With care home finances under constant review, it’s important to maximise revenue in order to maintain operations and ensure future growth and profitability. This article looks at some of the key measures which can help care homes to thrive.
The care sector continues to face significant financial pressures from rising operational costs – energy bills, food expenses, and staffing have all increased substantially. As one of the UK’s largest employment sectors, with 1.7 million people in the workforce, the care industry has been particularly impacted by the Employer National Insurance contribution changes in April 2025, creating additional cashflow challenges for many care homes.
Given that approximately half of care home residents aged 65 and over fund their own care, and with limited certainty around local authority fee support, it’s crucial that independent care homes take a strategic approach to their business finances to ensure continued profitability. While discussing care in financial terms can feel uncomfortable, the reality is that without sustainable profits, many care homes face the risk of closure.
Essential KPIs Every Care Home Should Track
As care homes work to rebuild following the disruption of the COVID-19 pandemic while managing increased costs, focusing on the right financial measurements is vital:
- Revenue by service line – the service generating the highest income may not necessarily deliver the best gross profit margins.
- Utilisation rates – are you maximising the potential of your existing resources and investments?

◆ Provided data:
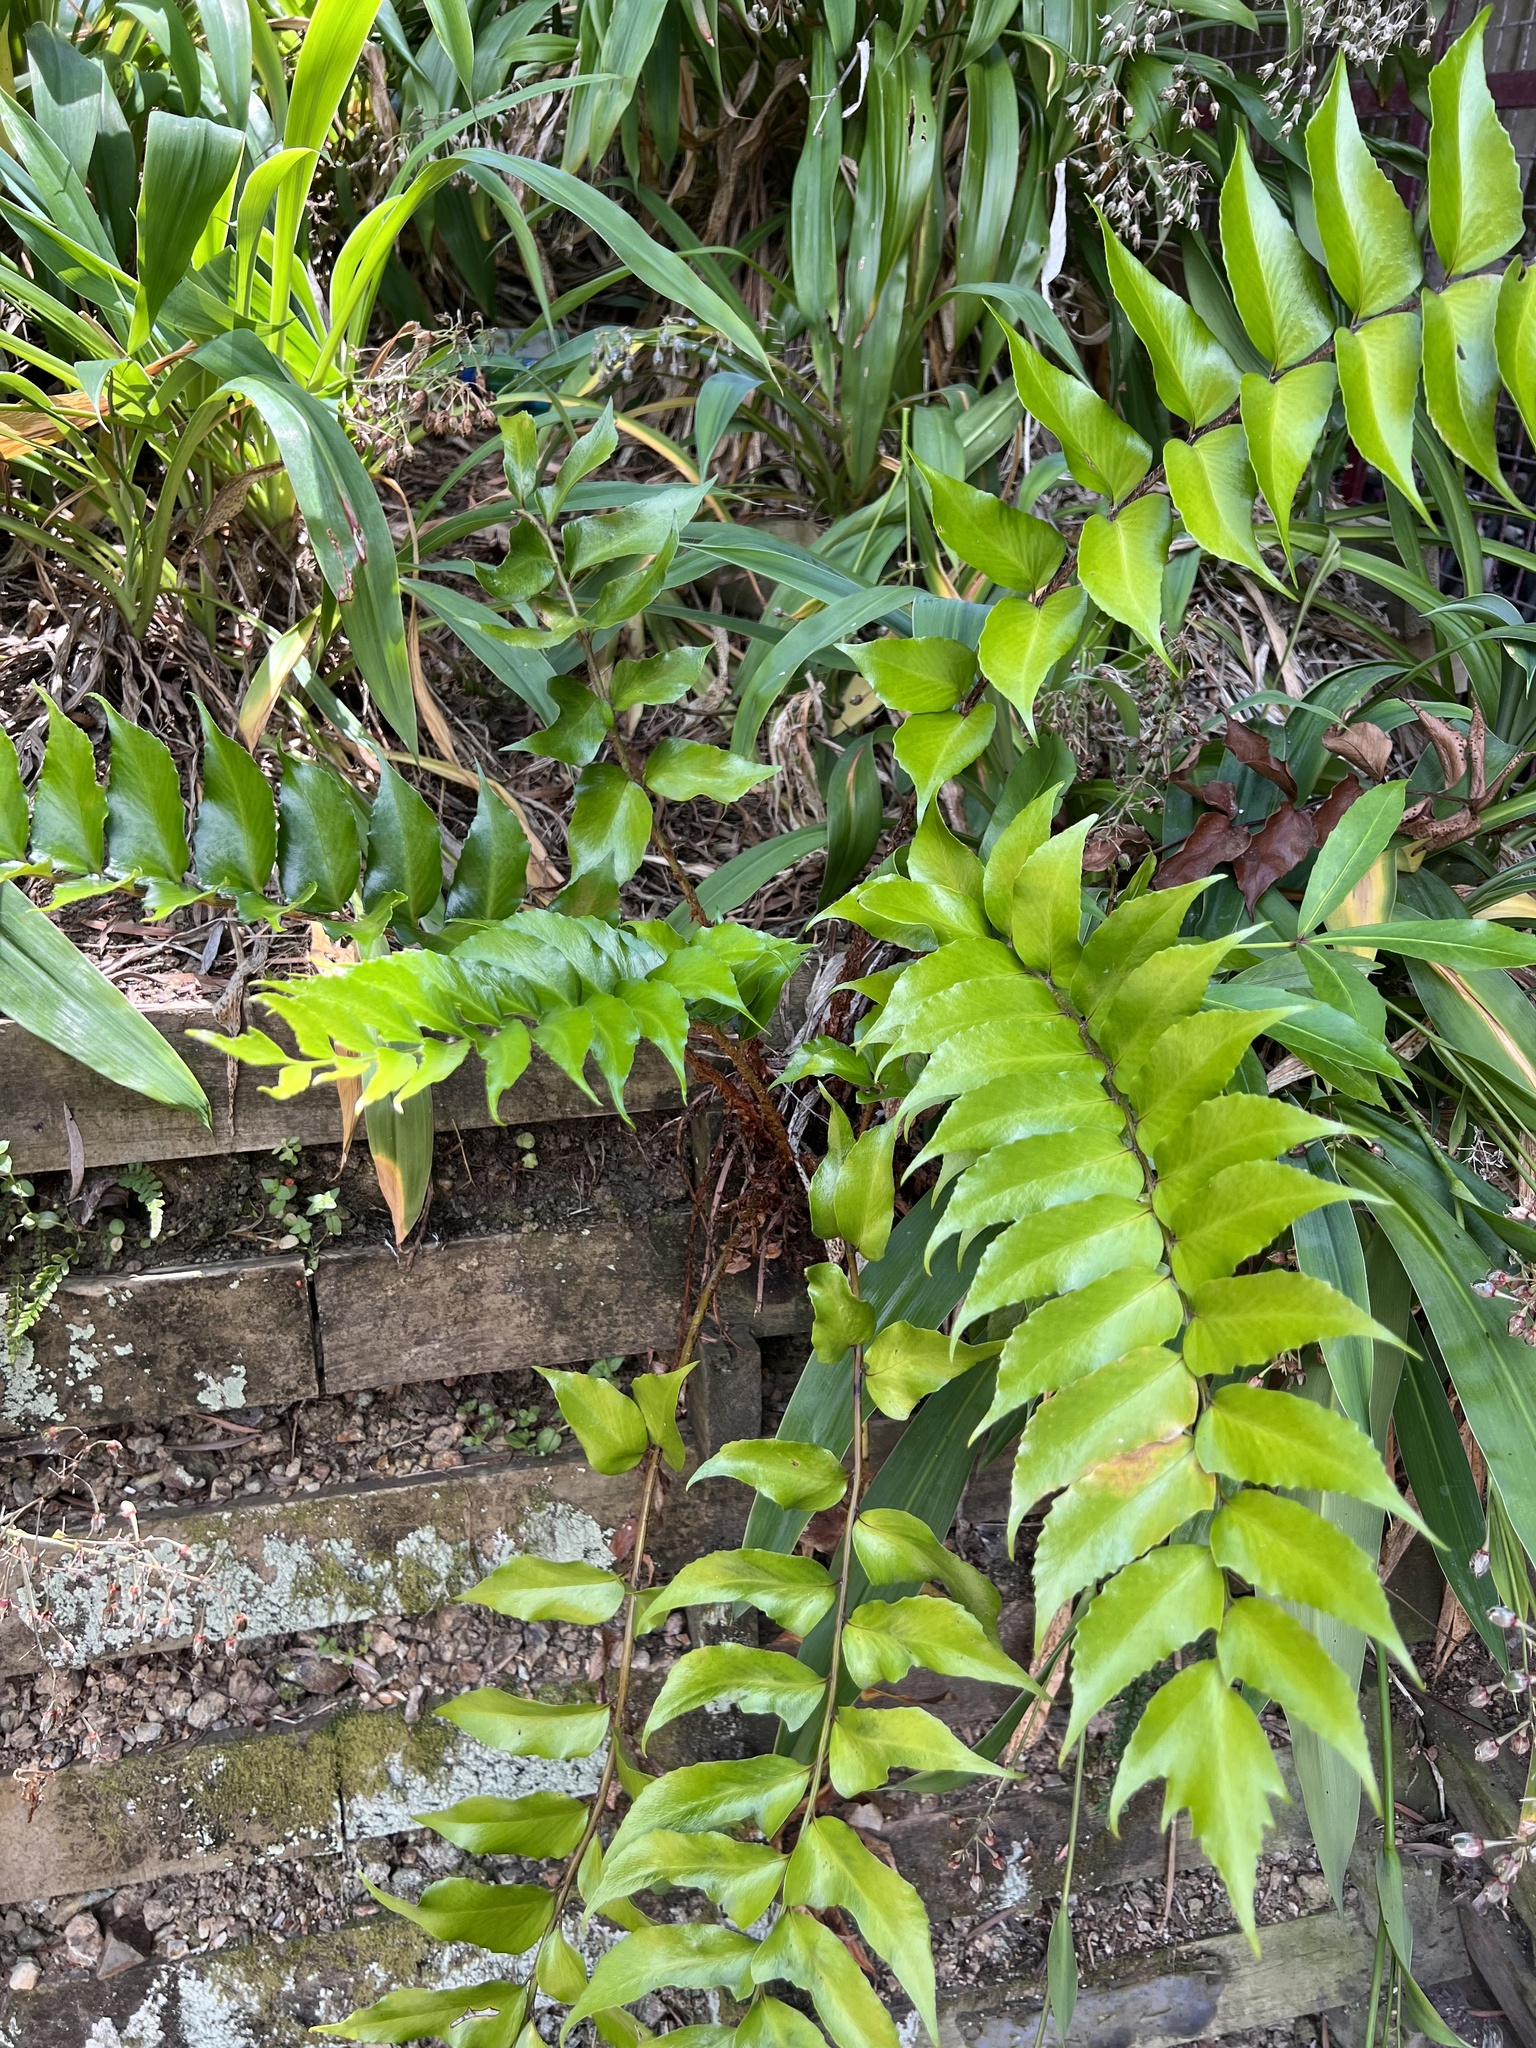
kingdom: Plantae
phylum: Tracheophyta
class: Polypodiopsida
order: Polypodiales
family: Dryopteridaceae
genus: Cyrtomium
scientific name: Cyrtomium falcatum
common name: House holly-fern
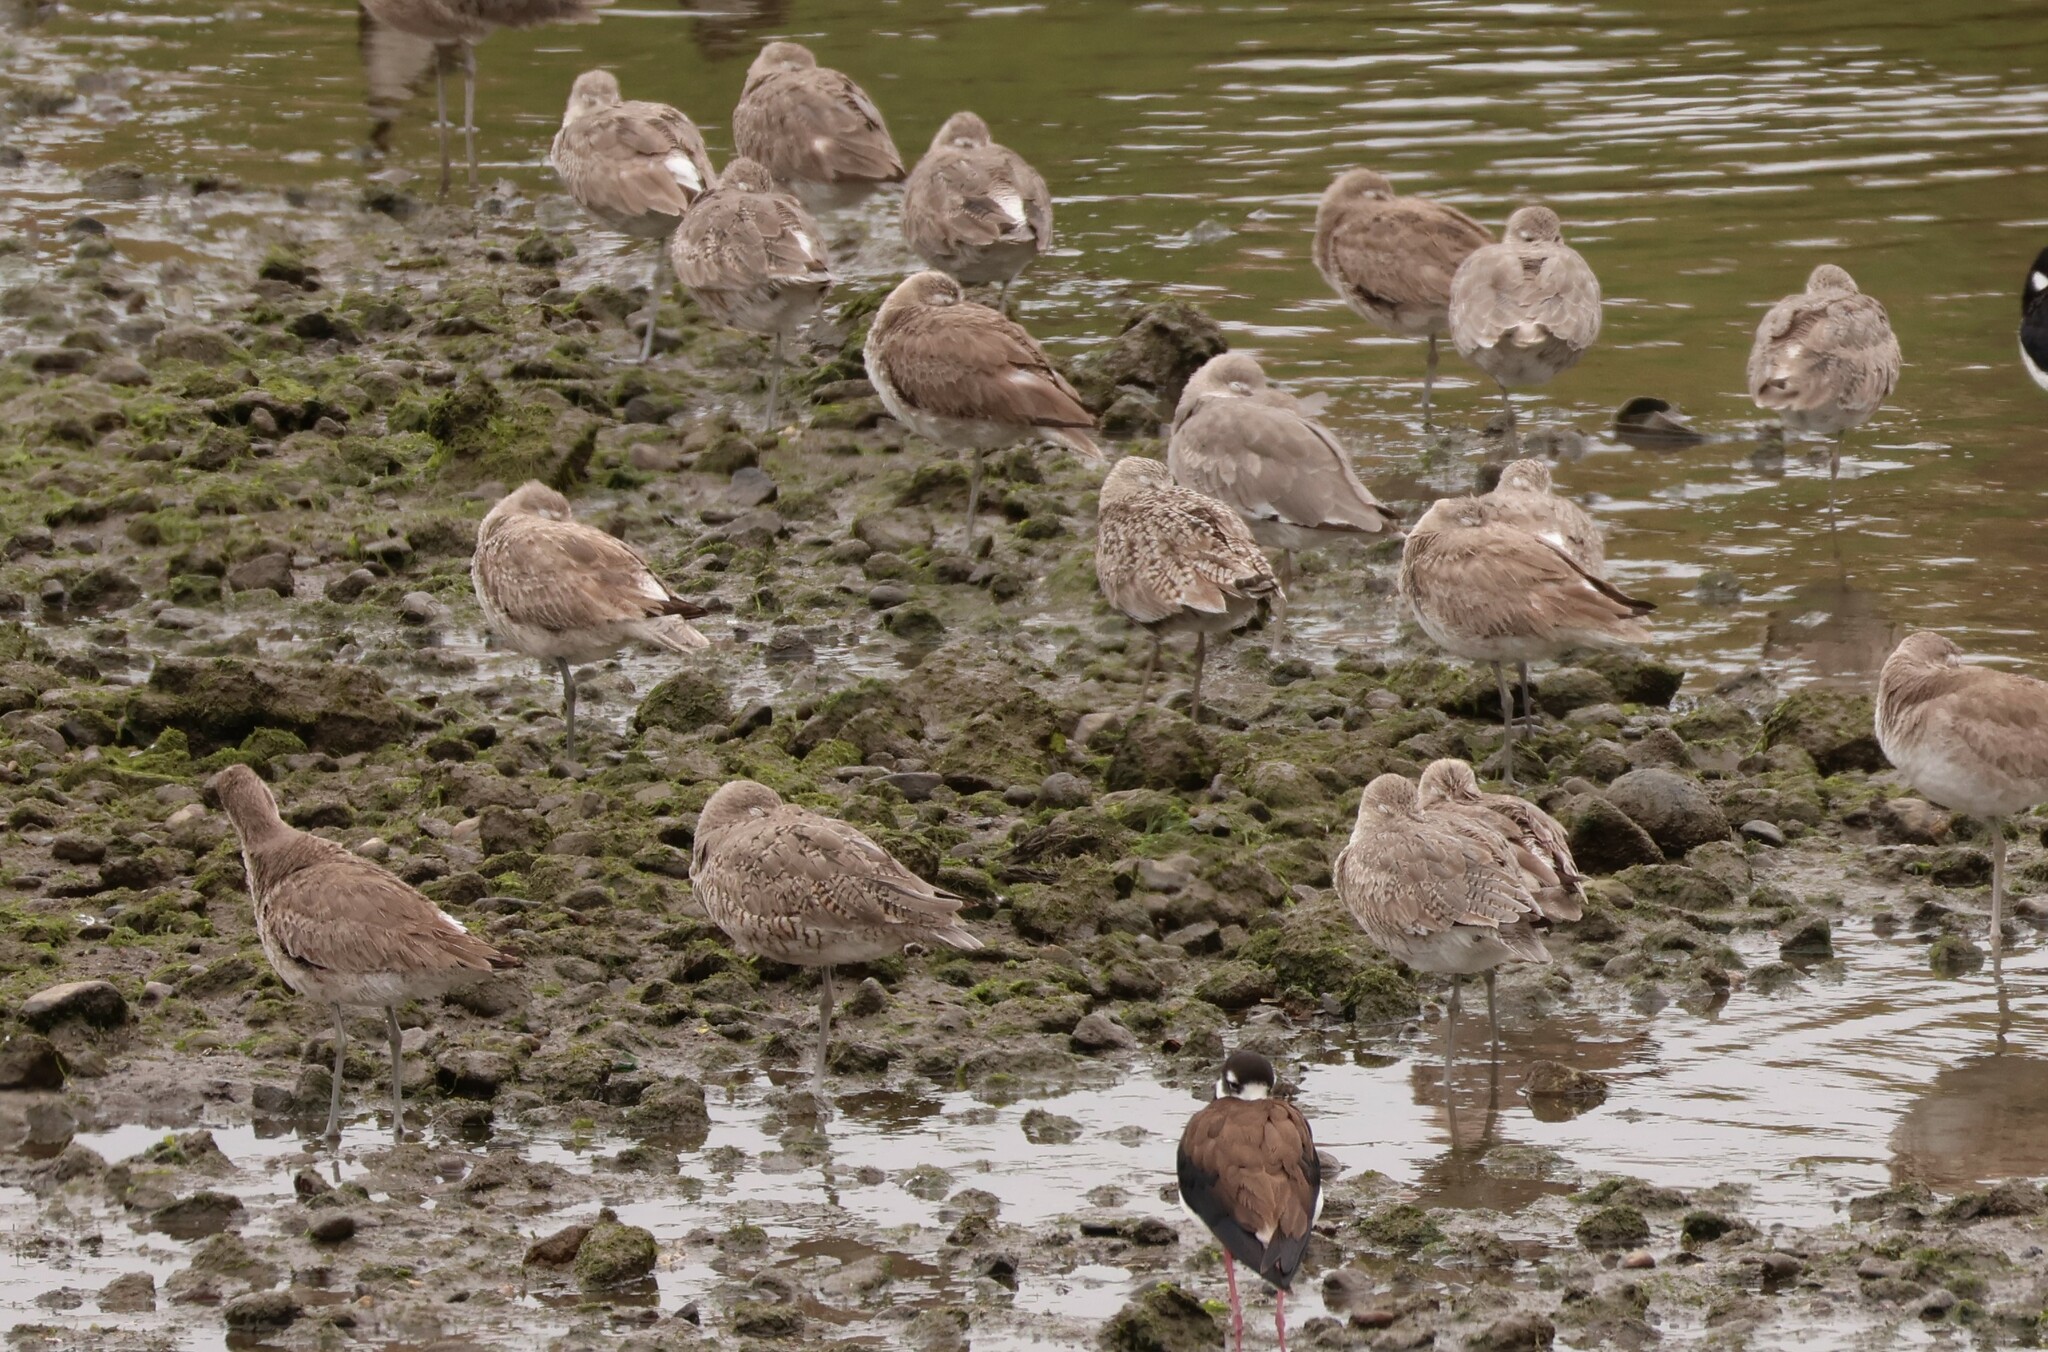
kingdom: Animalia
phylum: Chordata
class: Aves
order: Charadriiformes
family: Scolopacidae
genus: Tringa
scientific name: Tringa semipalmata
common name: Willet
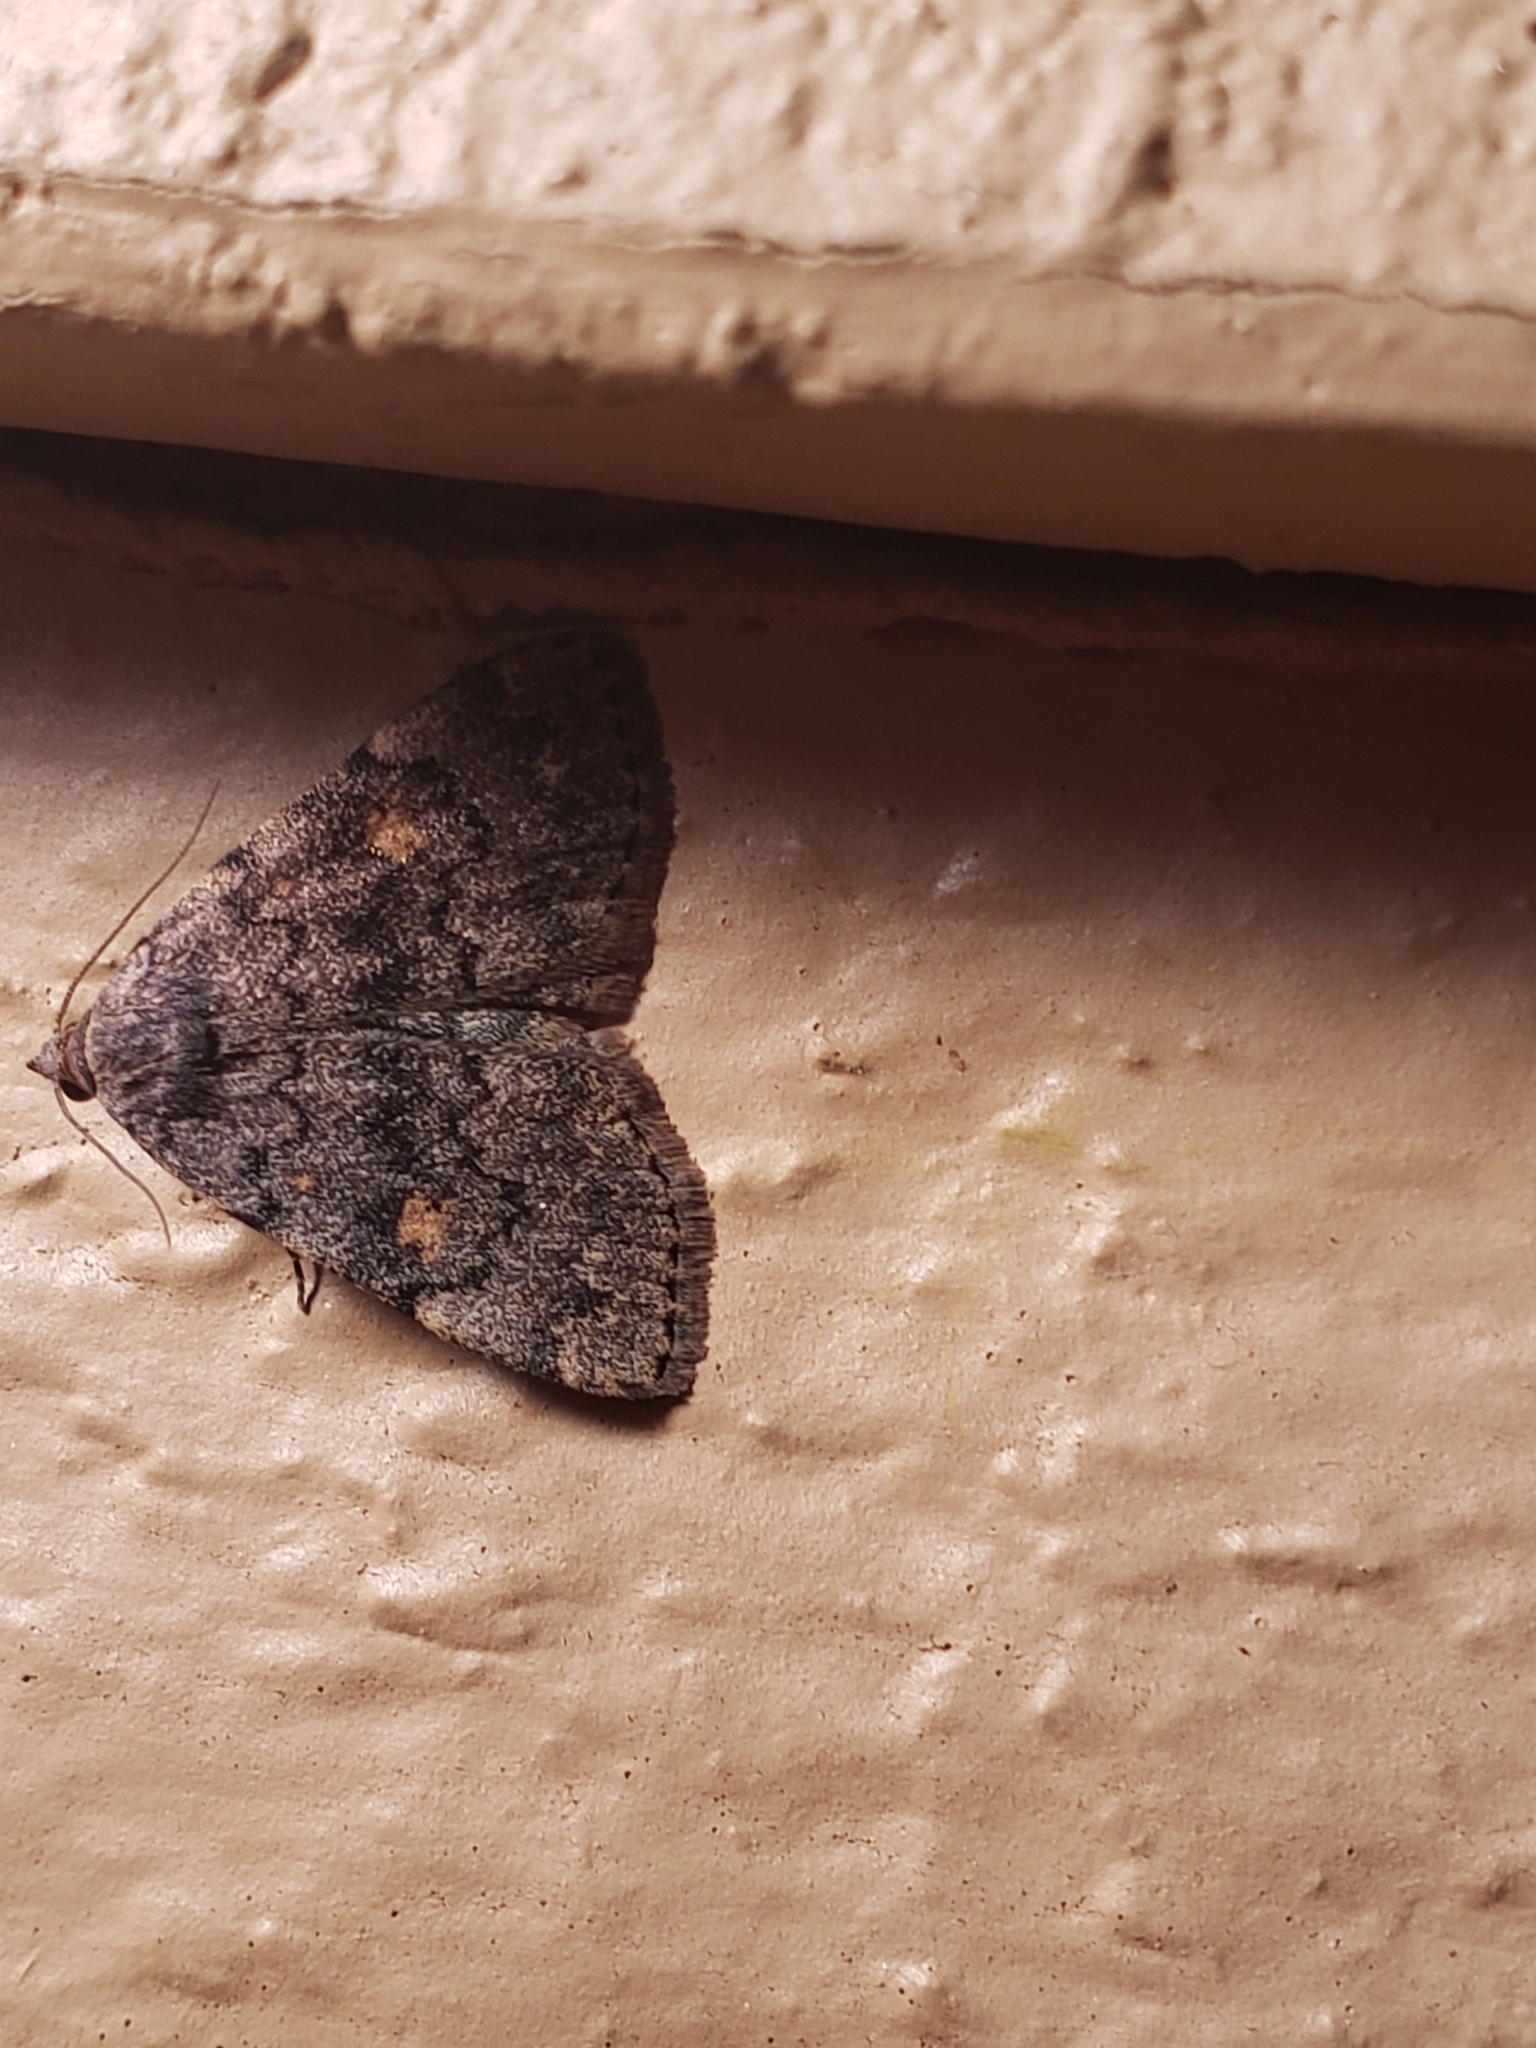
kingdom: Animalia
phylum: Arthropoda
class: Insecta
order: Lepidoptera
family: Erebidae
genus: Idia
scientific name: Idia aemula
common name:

◆ Questions on the material:
1. According to the care home finance article, how many people work in the UK care sector?
2. List every rising operational cost that the care home finance article names.
3. Please copy the care home finance article word for word from "Given that approximately" to "gross profit margins.".

◆ Results of the tasks:
1. 1.7 million people.

2. Energy bills, food expenses, staffing

3.
Given that approximately half of care home residents aged 65 and over fund their own care, and with limited certainty around local authority fee support, it’s crucial that independent care homes take a strategic approach to their business finances to ensure continued profitability. While discussing care in financial terms can feel uncomfortable, the reality is that without sustainable profits, many care homes face the risk of closure.
Essential KPIs Every Care Home Should Track
As care homes work to rebuild following the disruption of the COVID-19 pandemic while managing increased costs, focusing on the right financial measurements is vital:
- Revenue by service line – the service generating the highest income may not necessarily deliver the best gross profit margins.